Artificial Intelligence in Recruitment
Before the rise of ChatGPT in 2023, rumors about the use of AI in recruitment had already started circulating in public consciousness. For example, it was said that AI could process large volumes of applicants and data more efficiently and accurately than any human specialist. However, there were also concerns that AI could accidentally learn basic biases and end up selecting only candidates with certain characteristics, like owning a dog or having specific letters in their name.

Although AI has undoubtedly progressed over the past few years, the above example highlights the dangers of replacing a recruitment expert with AI. AI still does not truly “think”; it analyzes and summarizes. It processes what we humans think and believe—it works with “pre-existing data”—and, unfortunately, this means that without self-awareness or correction, it is capable of replicating our biases.
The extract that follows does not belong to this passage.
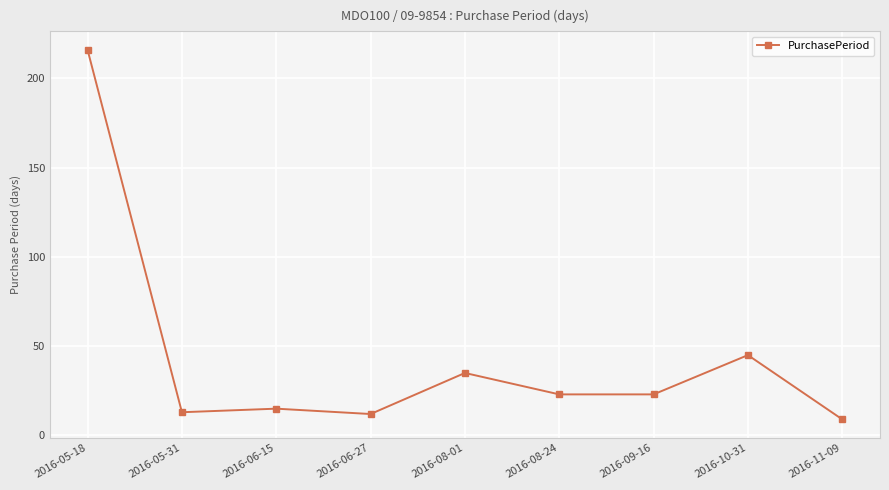

What is the value of the 8th point from the left?

45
AI as a Recruitment Consultant
In a recent case, for instance, a candidate applying for a talent program asked AI for help with filling out the Hogan Personality Inventory during the recruitment process. Unfortunately, the AI advised the candidate to avoid extreme responses. In other words, when the candidate would have marked “strongly agree” to a statement, they were advised to select “agree” instead. While this advice holds some truth—after all, the “middle ground” is often a valid approach—without context, it led the candidate astray. In a standardized test, the raw points achieved with responses like these significantly differ, potentially painting a very different personality profile. Fortunately, someone who knew the candidate personally noticed the discrepancy between the profile and reality, and the candidate later admitted they had received this advice from AI.
AI as a Recruitment Evaluator
But what happens when we ask AI to evaluate candidates or train it for this task? According to a recent study in Germany, the outcome might be similar to the one described above, with simple biases influencing the results. In this case, an innovative organization tasked AI with evaluating video interviews using the Big Five OCEAN personality model. Initially, the project appeared successful, until more cautious experts conducted rigorous testing, which revealed that the outcome depended heavily on the background or what the candidate was wearing. For example, if a well-organized bookshelf was in the background, the AI system would perceive the candidate as more systematic and extroverted. If the candidate wore glasses, the AI considered them more flexible compared to an interview without glasses. While one might argue that these visual cues could correlate with personality traits, a skilled human evaluator would disregard such factors, aware of their susceptibility to manipulation and their misleading nature. Additionally, changes in lighting (brightness adjustments) also affected the AI’s evaluation.
AI as a Decision-Maker in Recruitment
Finally, let’s turn to the question of whether AI can be involved in the decision-making process itself. Much depends on how the machine is trained, but before we rush in with confidence, we should take a look at public opinion. According to an American study, most people simply don’t want AI to decide whether they are suitable for a position, even though many believe AI is now likely to discriminate less based on gender or race compared to a human decision-maker. With such opinions, giving AI a major role in our employer brand could be costly, as it’s often more expensive to fix than a poor hiring decision.
Conclusion
In conclusion, AI’s role in recruitment is somewhat mixed, which makes it more practical to assign it only specific tasks. Given that AI excels in analysis, summarization, and error detection, it is more beneficial to involve it in these areas of the recruitment process rather than in making judgments or decisions. In the latter areas, AI is prone to reproducing common human mistakes and biases, while we may be too inclined to trust it simply because it is independent and “smart.”